-- START OF Provided entries --
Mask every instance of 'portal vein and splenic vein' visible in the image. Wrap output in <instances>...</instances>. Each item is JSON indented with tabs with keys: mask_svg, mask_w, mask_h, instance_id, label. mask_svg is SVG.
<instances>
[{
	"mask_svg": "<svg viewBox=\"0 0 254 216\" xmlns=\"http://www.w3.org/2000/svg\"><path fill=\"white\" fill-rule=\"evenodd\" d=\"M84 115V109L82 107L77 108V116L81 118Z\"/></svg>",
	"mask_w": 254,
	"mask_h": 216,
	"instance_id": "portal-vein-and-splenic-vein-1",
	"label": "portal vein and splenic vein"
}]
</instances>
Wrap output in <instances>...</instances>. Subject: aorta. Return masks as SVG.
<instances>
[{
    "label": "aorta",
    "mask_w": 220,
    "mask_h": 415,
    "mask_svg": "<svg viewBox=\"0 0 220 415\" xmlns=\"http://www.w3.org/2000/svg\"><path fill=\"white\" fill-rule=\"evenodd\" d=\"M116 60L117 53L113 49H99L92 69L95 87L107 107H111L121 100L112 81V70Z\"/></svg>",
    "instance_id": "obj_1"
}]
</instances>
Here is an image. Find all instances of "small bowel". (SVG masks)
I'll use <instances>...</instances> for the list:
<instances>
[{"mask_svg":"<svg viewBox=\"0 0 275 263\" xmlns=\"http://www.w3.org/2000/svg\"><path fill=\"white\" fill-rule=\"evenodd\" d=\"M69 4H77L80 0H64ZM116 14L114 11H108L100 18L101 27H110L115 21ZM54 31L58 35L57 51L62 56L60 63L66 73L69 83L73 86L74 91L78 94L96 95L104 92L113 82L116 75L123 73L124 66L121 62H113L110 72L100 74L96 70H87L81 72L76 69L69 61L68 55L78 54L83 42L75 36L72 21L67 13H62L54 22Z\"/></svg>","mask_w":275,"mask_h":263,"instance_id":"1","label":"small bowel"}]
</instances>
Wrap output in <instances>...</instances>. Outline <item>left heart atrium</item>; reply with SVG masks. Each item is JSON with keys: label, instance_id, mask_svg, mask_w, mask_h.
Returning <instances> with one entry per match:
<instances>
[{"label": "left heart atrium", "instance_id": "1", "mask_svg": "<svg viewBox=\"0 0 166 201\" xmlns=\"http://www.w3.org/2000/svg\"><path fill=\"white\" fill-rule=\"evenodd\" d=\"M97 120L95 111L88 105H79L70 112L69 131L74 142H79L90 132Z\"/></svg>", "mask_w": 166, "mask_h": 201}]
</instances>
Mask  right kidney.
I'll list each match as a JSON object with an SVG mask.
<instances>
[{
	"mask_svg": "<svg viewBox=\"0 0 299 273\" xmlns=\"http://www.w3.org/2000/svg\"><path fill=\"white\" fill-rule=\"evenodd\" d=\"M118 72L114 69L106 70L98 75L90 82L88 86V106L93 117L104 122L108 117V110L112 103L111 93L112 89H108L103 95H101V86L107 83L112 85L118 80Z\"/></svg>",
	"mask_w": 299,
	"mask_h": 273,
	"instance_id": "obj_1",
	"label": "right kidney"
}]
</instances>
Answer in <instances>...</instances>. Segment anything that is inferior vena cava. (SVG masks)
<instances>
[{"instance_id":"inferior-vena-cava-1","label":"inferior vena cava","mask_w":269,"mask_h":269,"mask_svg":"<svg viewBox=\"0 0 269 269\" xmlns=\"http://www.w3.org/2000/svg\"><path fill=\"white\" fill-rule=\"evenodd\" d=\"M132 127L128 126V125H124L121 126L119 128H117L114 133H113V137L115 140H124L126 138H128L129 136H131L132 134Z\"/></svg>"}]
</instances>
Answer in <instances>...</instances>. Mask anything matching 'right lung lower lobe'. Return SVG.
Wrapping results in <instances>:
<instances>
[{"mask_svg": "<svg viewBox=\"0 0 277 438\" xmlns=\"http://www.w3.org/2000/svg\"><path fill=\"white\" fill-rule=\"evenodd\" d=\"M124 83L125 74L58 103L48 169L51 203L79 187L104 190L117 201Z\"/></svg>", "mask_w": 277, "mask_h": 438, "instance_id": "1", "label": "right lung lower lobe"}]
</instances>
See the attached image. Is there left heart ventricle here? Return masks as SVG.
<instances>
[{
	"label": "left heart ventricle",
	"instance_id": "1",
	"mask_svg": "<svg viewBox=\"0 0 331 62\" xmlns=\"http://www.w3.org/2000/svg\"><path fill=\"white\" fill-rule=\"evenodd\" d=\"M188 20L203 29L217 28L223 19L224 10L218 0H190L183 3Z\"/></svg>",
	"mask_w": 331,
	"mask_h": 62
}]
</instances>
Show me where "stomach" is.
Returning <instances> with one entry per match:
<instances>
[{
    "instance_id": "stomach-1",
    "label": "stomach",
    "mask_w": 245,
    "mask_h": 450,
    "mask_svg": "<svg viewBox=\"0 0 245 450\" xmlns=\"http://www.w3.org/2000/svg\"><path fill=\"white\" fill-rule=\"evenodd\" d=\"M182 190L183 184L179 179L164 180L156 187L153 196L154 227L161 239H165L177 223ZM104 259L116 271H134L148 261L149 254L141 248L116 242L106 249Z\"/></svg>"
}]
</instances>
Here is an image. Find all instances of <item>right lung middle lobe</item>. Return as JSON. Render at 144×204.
-- END OF Provided entries --
▶ _Written task_: Please count the lines in the listing above that contain the string "image", treating uppercase and lowercase as different. Reply with the number only.

▶ _Output of the task_: 4